Bethelson survived on chicken bouillon and hot water until international peacekeepers brokered a ceasefire, and he and others escorted Doe to the port for peace talks. But no sooner had they laid down their guns than a rebel faction broke the accord and opened fire. Many were killed; Bethelson scrambled aboard the peacekeeper’s ship, a bullet in his leg. (Doe was soon after tortured and executed in the Executive Mansion by a rebel named Prince Johnson, who caught international attention by releasing graphic video of the event.)
Bethelson was taken to a military hospital in the neighboring country of Sierra Leone. Slowly, his physical wound healed. The emotional damage did not.
“I would get drunk, smoke dope, listen to Bob Marley. I was never in a good stage, never experienced happiness. I had been driven from my family, from my country, from my dignity.” He pauses, and then adds: “I had no conscience.”

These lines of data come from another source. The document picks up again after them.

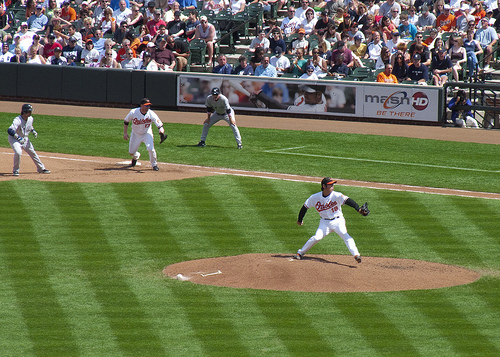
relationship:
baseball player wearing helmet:
[7, 104, 51, 177] [19, 102, 32, 116]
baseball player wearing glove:
[123, 97, 168, 169] [161, 133, 170, 143]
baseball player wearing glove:
[292, 173, 369, 264] [357, 202, 369, 217]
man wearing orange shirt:
[373, 62, 396, 82] [378, 70, 398, 82]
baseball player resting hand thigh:
[195, 88, 242, 149] [202, 110, 219, 130]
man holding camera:
[444, 90, 476, 122] [454, 95, 467, 102]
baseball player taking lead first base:
[7, 104, 51, 177] [0, 142, 197, 187]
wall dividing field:
[9, 55, 484, 125] [0, 55, 490, 130]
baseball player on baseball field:
[292, 173, 369, 264] [0, 98, 497, 355]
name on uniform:
[314, 195, 346, 216] [310, 195, 352, 244]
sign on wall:
[176, 71, 441, 125] [5, 60, 478, 128]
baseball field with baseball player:
[0, 98, 497, 355] [123, 98, 166, 170]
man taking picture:
[447, 91, 479, 129] [5, 6, 469, 346]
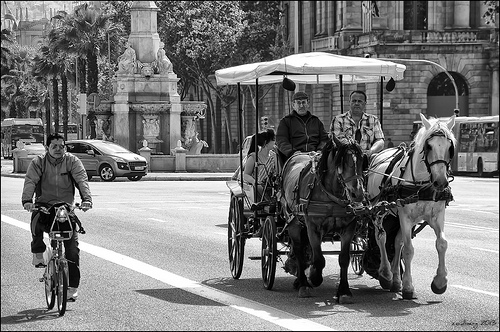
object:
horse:
[278, 135, 366, 304]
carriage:
[214, 50, 404, 293]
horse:
[360, 114, 458, 302]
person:
[21, 131, 94, 299]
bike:
[26, 201, 95, 319]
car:
[58, 137, 148, 181]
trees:
[83, 1, 101, 140]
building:
[180, 1, 499, 173]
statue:
[91, 0, 206, 153]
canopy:
[214, 49, 406, 86]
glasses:
[49, 143, 66, 149]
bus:
[423, 115, 500, 176]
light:
[75, 92, 92, 139]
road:
[1, 174, 498, 330]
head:
[45, 134, 66, 159]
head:
[320, 133, 366, 212]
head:
[416, 113, 459, 193]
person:
[275, 92, 328, 162]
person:
[330, 91, 384, 157]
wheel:
[225, 193, 246, 279]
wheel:
[260, 215, 280, 290]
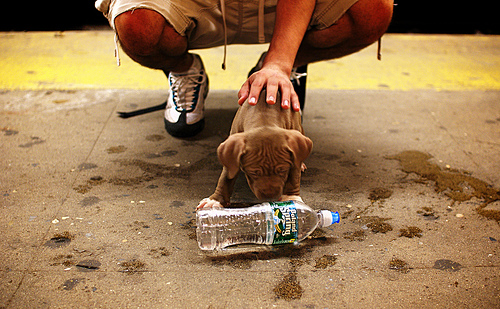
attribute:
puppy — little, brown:
[191, 85, 314, 214]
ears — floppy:
[218, 131, 313, 166]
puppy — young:
[202, 86, 312, 209]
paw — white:
[195, 190, 225, 207]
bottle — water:
[196, 203, 338, 250]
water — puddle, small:
[378, 142, 499, 227]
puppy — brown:
[203, 72, 332, 214]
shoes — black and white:
[113, 47, 349, 149]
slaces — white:
[175, 74, 218, 88]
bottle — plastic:
[173, 177, 388, 260]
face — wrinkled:
[216, 128, 311, 202]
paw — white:
[194, 191, 221, 216]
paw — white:
[273, 186, 305, 206]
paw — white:
[293, 157, 309, 174]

What he did have were years of military experience and training – assets that quickly led him back to Liberia, now plunged into full-out civil war. Under the nom de guerre General Leopard, Bethelson spent the next 13 years leading rebel forces in ruthless battle against warlord Charles Taylor. He was imprisoned for three of those years, but managed to escape and return to the front lines.
It was not until 2003, when an uncertain peace arrived, that he finally set down his AK-47. His first move was to find his wife and children, whom he’d not seen in four years. He found them living in an unfinished house, half-starved to death. But the country’s infrastructure was destroyed, and there was no work to be found. The joy of being home soon faded before a crush of impotence, shame, and anger.
“My wife and kids would insult me, cuss at me, ask why I could not find food for them. I would leave early in the morning, go to the beach and get high, and return late at night, when they were asleep.